• Question: Hello can you please you explain WHY crystals form

    Asked by to Daren, Lynne, Phillip, Simon on 18 Jun 2014. This question was also asked by .
    • Photo: Lynne Thomas

      Lynne Thomas answered on 18 Jun 2014:


      Crystals form when the atoms or molecules of a material turn into a solid. Most things that are solids are actually crystals including salt, sugar, minerals, diamond, paracetamol, the battery in your phone, silicon wafers that are used to make silicon chips. Most materials when you go from a gas to a liquid to a solid get smaller in terms of the volume that they occupy. The solid is the most efficient way you can put all the atoms and molecules together and when atoms and molecules are in a solid, they move around a lot less than when they are in a liquid or gas. It makes a grid in three dimensions much like a three-dimensional brick wall. You can make pretty much anything into a crystal if you try but things like the protein molecules are very difficult to make into crystals and the crystals of them tend to be very small!
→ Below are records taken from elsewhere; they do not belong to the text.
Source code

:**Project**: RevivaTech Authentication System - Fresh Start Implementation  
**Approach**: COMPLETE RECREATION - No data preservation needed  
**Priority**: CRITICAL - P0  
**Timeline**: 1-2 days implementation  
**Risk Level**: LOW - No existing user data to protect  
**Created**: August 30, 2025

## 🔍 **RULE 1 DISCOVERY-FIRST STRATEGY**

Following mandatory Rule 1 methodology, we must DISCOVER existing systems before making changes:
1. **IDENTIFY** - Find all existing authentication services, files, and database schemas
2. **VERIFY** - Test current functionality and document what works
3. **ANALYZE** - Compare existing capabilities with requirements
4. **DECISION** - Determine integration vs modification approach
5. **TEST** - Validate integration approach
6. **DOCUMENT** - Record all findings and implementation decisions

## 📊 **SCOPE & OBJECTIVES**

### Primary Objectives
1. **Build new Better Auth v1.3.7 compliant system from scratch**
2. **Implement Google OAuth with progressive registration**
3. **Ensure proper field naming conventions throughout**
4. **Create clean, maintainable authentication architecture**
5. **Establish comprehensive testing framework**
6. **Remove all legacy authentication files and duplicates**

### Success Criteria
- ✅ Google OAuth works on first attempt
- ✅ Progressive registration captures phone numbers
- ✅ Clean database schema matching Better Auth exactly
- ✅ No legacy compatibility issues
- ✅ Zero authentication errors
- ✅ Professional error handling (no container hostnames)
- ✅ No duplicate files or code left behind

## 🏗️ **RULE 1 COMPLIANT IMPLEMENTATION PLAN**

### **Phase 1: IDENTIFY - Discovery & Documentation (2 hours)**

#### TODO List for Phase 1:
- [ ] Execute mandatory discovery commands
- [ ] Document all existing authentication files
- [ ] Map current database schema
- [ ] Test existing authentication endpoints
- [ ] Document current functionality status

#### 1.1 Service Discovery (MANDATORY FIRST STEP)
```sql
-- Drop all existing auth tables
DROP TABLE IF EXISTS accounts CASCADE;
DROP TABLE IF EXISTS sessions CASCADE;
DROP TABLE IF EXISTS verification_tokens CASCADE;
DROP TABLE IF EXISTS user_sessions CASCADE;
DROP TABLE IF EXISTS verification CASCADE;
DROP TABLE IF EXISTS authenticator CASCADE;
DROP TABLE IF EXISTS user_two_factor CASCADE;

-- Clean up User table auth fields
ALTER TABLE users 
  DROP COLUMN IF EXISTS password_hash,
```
      Water is an interesting example of where the solid (ice) actually takes more volume than the liquid. Have you noticed this when you fill an ice cube tray with water and the ice cubes sometimes end up being bigger than the hole? This makes ice really fascinating and explains why we can ski, ice skate and toboggan. When you put pressure on the ice by standing on it, it squeezes it and makes it take up a smaller volume underneath you. Because the liquid takes up less volume it melts underneath you and that’s why you can slide on it! This is because of things called hydrogen bonds which hold the water molecules together.

    • Photo: anon

      anon answered on 18 Jun 2014:


      Crystals form when the molecules inside something arrange themselves in a really ordered way. Imagine you’ve got a box of k’nex – it doesn’t really look like anything other than a jumble of plastic, but when you start connecting the pieces together in grids and boxes you start to make something. Powders (or non crystals) form when the molecules are all higgldy piggldy, but crystals are when they stack nicely!

    • Photo: Simon Redfern

      Simon Redfern answered on 18 Jun 2014:


      The atoms that make up crystals like to stick to each other in particular ways, and often this gives them a particular geometric structure – they want to bond with each other in particular directions. Because of this, when lots of them get together to form a solid from, say a liquid or gas of the same stuff, they tend to pack together in an orderly manner. It’s rather like lines of soldiers on the parade ground, or better still, stacks of oranges at the market place – they stack together regularly to form a crystal with an organised atomic structure.

      Here’s a picture of an “orange crystal”:

    • Photo: Daren Fearon

      Daren Fearon answered on 18 Jun 2014:


      Crystals form when molecules pack in a very specific and ordered way. Crystals can be made of billions of molecules all aligned the same way! Smaller molecules, like salts, tend to pack together better to give bigger crystals than bigger molecules like proteins which form very small crystals which you need a microscope to see. There is a picture of some protein crystals on my profile if you want a look!